When congressmen or their staff members travel overseas, describing that experience as being "inside a bubble" does not do it justice. They are met, escorted, control-officered, protected, briefed, introduced, coddled, dined-out, and expense-accounted to a fair-thee-well all the way to "wheels-up." And all by FSOs. We so want to make a good impression on our congressional visitors, after all our Department is the one without much of a natural "consituency" back home, but we do ourselves something of a disservice when we make it look too easy to our visiting fireman."

TSB says that he "like to see someone correct the American public's perception of embassy life. Some sort of Foreign Service Truth Squad that could fill in the picture of what life is like in all those places where our diplomats work out of ratty hovels rather than palatial surroundings.
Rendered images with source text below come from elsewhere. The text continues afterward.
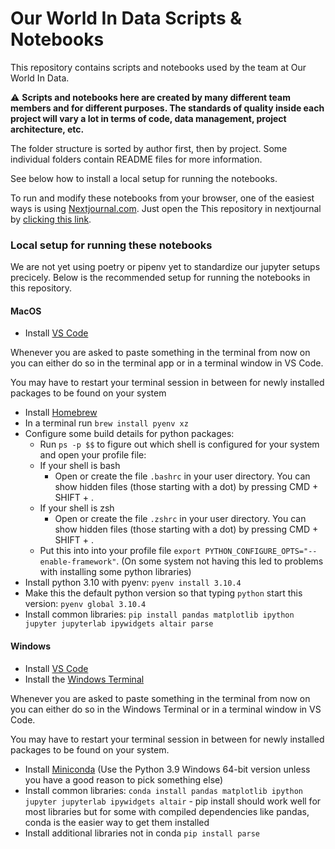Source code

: # Our World In Data Scripts & Notebooks

This repository contains scripts and notebooks used by the team at Our World In Data.

⚠️ **Scripts and notebooks here are created by many different team members and for different purposes. The standards of quality inside each project will vary a lot in terms of code, data management, project architecture, etc.**

The folder structure is sorted by author first, then by project. Some individual folders contain README files for more information.

See below how to install a local setup for running the notebooks.

To run and modify these notebooks from your browser, one of the easiest ways is using [Nextjournal.com](https://github.nextjournal.com/). Just open the This repository in nextjournal by [clicking this link](https://github.nextjournal.com/owid/notebooks/tree/main).


### Local setup for running these notebooks

We are not yet using poetry or pipenv yet to standardize our jupyter setups precicely. Below is the recommended setup for running the notebooks in this repository.

#### MacOS

* Install [VS Code](https://code.visualstudio.com/)

Whenever you are asked to paste something in the terminal from now on you can either do so in the terminal app or in a terminal window in VS Code.

You may have to restart your terminal session in between for newly installed packages to be found on your system

* Install [Homebrew](https://brew.sh/)
* In a terminal run `brew install pyenv xz`
* Configure some build details for python packages:
  * Run `ps -p $$` to figure out which shell is configured for your system and open your profile file:
  * If your shell is bash
    * Open or create the file `.bashrc` in your user directory. You can show hidden files (those starting with a dot) by pressing CMD + SHIFT + .
  * If your shell is zsh
    * Open or create the file `.zshrc` in your user directory. You can show hidden files (those starting with a dot) by pressing CMD + SHIFT + .
  * Put this into into your profile file `export PYTHON_CONFIGURE_OPTS="--enable-framework"`. (On some system not having this led to problems with installing some python libraries)
* Install python 3.10 with pyenv: `pyenv install 3.10.4`
* Make this the default python version so that typing `python` start this version: `pyenv global 3.10.4`
* Install common libraries: `pip install pandas matplotlib ipython jupyter jupyterlab ipywidgets altair parse`

#### Windows

* Install [VS Code](https://code.visualstudio.com/)
* Install the [Windows Terminal](https://www.microsoft.com/de-de/p/windows-terminal/9n0dx20hk701?rtc=1&activetab=pivot:overviewtab)

Whenever you are asked to paste something in the terminal from now on you can either do so in the Windows Terminal or in a terminal window in VS Code.

You may have to restart your terminal session in between for newly installed packages to be found on your system.

* Install [Miniconda](https://docs.conda.io/en/latest/miniconda.html) (Use the Python 3.9 Windows 64-bit version unless you have a good reason to pick something else)
* Install common libraries: `conda install pandas matplotlib ipython jupyter jupyterlab ipywidgets altair` - pip install should work well for most libraries but for some with compiled dependencies like pandas, conda is the easier way to get them installed
* Install additional libraries not in conda `pip install parse`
He rightly refers to some of the places we serve as "hell holes." Yes, we usually get housed in some of the best housing available at post, but if the best housing is a hovel (or in Iraq, a shipping container), guess what you get housed in. I had a marine tell me of his serve at one Embassy where he literally fell through the floor of the decrepit building. Guess what post housing there looks like? My housing at my last post was decent (though I did regularly get trapped in my elevator, once for more than 30 minutes while it repeatedly went up and down from the basement to the seventh floor), but our consulate (which we had rented more than 50 years ago) was a health and security hazard. And my partner returned from her last post with pollution-induced asthma.

Most of the places we serve are far from the western European posts where Senators like to visit. TSB notes: "Having seen the U.S. embassy offices and houses in Bangui, [Central African Republic] and experienced the difficulties and uncertainties of simply getting there and back, I can assure my fellow Americans that Senator Coburn's lowliest intern wouldn't want to trade life styles with the most senior diplomat there, even with the housing allowance. Much less would he want to trade places with the diplomats in the hot-spot that I was happy to drive away from at high speed last week."


Or as CAA says:
"As for the lowly interns.... I've met just one or two of those over the years who seem to still be nursing a grudge that they didn't pass the FS exam.

I'm just saying....."

Me too.

1 comment:

Consul-At-Arms said...


Nice "mash-up" of our two posts.

I do have to say that, when it comes to the congressional staff who do constituent services (who the ones most likely to contact a consular officer abroad in connection with something of interest to one of that congressman's constituents) are generally first-rate. They are interested in, within the law, providing assistance and customer service to (usually) American citizens, the same people who are a consular officer's first priority as well.

Sometimes some congressmen stretch their idea of who's a constituent well past citizens and legal residents to include even illegal aliens residing in their districts, but from a Constitutional standpoint I can kind of see their point.

If only more of the staff people advising their congressmen about the Foreign Service were those constituent service people whom we assist on a regular basis, rather than some politically-frustrated wannabe.